## THE RECORDS
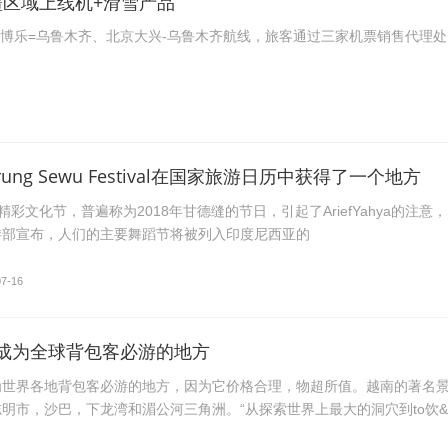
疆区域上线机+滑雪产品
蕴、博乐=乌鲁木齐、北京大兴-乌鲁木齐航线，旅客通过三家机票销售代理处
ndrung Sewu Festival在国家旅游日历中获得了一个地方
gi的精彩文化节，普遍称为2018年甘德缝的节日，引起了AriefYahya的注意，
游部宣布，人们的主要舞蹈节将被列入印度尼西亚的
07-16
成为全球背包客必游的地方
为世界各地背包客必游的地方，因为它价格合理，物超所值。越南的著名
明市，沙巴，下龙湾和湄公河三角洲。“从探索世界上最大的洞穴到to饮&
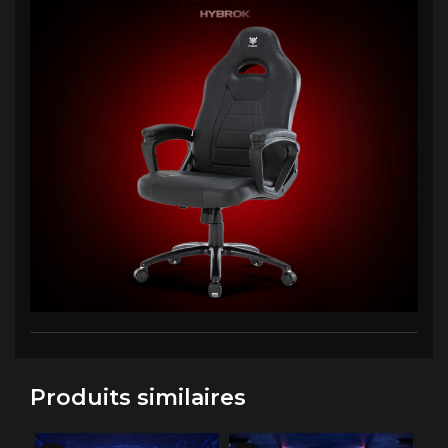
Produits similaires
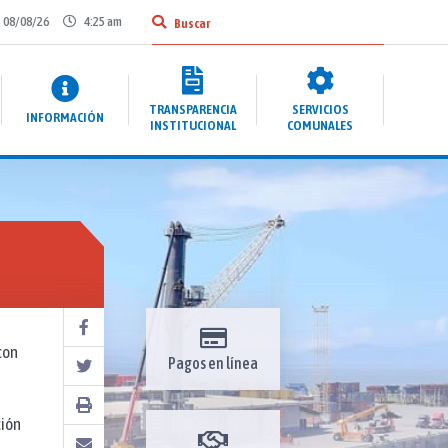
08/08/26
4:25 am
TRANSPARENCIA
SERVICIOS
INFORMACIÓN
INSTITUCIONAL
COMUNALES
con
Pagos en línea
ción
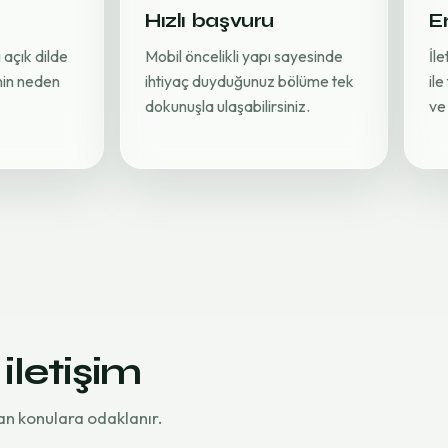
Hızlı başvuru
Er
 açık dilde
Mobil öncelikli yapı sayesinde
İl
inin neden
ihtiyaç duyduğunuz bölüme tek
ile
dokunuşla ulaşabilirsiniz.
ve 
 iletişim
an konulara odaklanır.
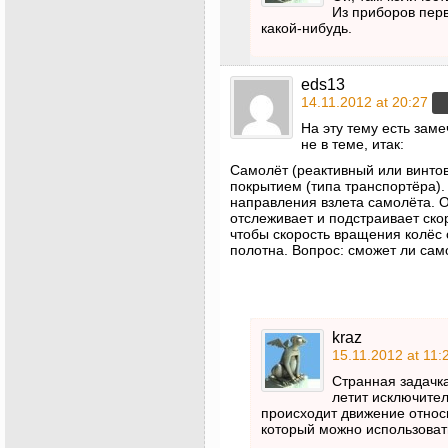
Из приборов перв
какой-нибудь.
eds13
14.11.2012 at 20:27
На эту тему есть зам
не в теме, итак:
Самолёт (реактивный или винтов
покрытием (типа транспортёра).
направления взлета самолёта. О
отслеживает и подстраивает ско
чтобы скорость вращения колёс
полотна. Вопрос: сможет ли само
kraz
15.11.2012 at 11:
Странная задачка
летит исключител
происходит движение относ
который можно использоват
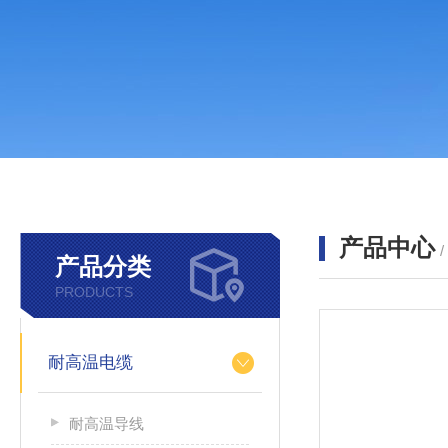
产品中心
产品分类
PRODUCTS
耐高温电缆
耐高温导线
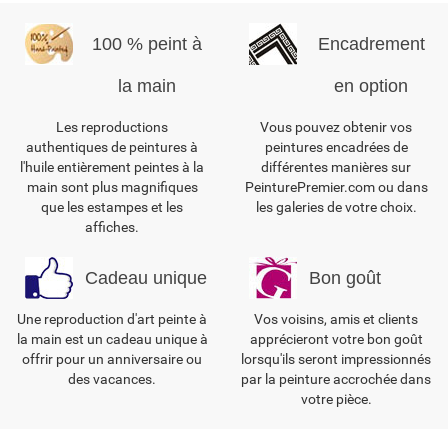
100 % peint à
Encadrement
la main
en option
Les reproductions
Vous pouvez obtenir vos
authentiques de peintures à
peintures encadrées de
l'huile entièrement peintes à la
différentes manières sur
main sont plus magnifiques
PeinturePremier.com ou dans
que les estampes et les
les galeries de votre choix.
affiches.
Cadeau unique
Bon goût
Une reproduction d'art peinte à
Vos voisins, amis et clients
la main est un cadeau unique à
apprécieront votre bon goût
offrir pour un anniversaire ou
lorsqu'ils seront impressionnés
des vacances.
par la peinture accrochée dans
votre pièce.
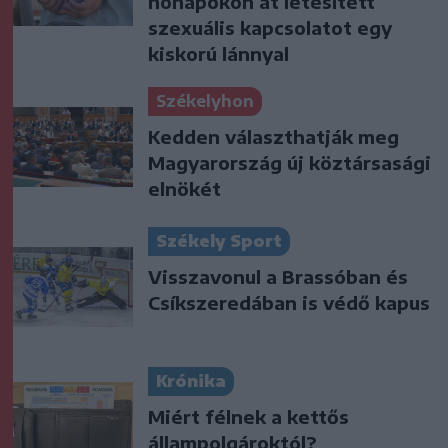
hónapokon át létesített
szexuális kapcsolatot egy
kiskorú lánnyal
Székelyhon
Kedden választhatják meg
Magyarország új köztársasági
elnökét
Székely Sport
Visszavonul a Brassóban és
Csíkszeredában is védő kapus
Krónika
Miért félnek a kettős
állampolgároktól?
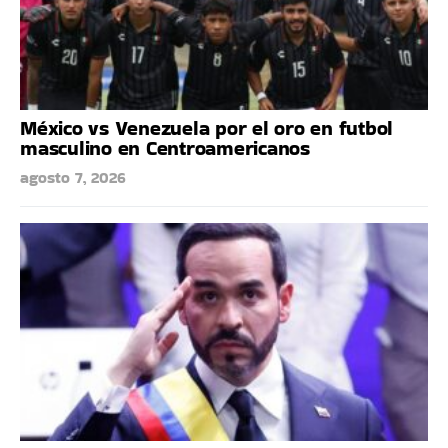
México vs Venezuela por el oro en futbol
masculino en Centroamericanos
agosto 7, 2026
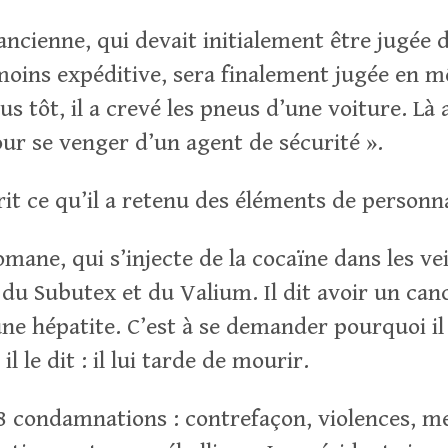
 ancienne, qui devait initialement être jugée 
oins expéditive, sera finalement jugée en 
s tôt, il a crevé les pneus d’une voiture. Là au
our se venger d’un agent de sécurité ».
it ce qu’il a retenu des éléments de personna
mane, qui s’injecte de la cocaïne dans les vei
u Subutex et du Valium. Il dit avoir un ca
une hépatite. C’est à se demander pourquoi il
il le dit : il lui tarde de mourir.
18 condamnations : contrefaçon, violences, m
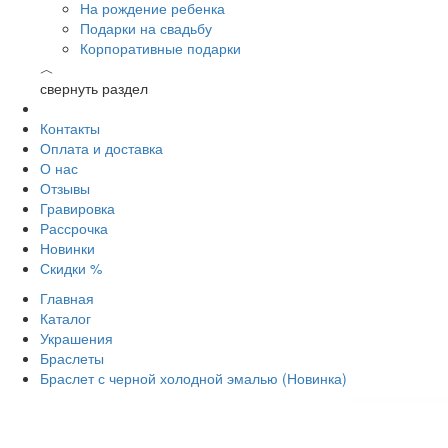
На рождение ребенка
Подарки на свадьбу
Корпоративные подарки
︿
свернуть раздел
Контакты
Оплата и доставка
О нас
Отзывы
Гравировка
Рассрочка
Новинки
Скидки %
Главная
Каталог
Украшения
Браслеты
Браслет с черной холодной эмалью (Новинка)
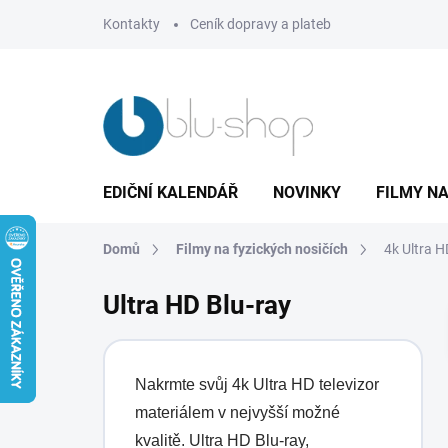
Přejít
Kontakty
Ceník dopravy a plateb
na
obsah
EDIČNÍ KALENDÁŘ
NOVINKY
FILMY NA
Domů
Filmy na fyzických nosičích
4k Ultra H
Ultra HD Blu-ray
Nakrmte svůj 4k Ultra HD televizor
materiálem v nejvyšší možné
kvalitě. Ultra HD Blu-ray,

## WORK INSTRUCTIONS
Lines from the one holding "Magyarország új köztársasági" down to the last line of the entries above must be retyped exactly, inclusive of both, with no pictures and nothing else.

## FINISHED EXERCISE
Magyarország új köztársasági
elnökét
Székely Sport
Visszavonul a Brassóban és
Csíkszeredában is védő kapus
Krónika
Miért félnek a kettős
állampolgároktól?
México vs Venezuela por el oro en futbol
masculino en Centroamericanos
agosto 7, 2026
 ancienne, qui devait initialement être jugée 
oins expéditive, sera finalement jugée en 
s tôt, il a crevé les pneus d’une voiture. Là au
our se venger d’un agent de sécurité ».
it ce qu’il a retenu des éléments de personna
mane, qui s’injecte de la cocaïne dans les vei
u Subutex et du Valium. Il dit avoir un ca
une hépatite. C’est à se demander pourquoi il
il le dit : il lui tarde de mourir.
18 condamnations : contrefaçon, violences, m
На рождение ребенка
Подарки на свадьбу
Корпоративные подарки
︿
свернуть раздел
Контакты
Оплата и доставка
О нас
Отзывы
Гравировка
Рассрочка
Новинки
Скидки %
Главная
Каталог
Украшения
Браслеты
Браслет с черной холодной эмалью (Новинка)
Přejít
Kontakty
Ceník dopravy a plateb
na
obsah
EDIČNÍ KALENDÁŘ
NOVINKY
FILMY NA
Domů
Filmy na fyzických nosičích
4k Ultra H
Ultra HD Blu-ray
Nakrmte svůj 4k Ultra HD televizor
materiálem v nejvyšší možné
kvalitě. Ultra HD Blu-ray,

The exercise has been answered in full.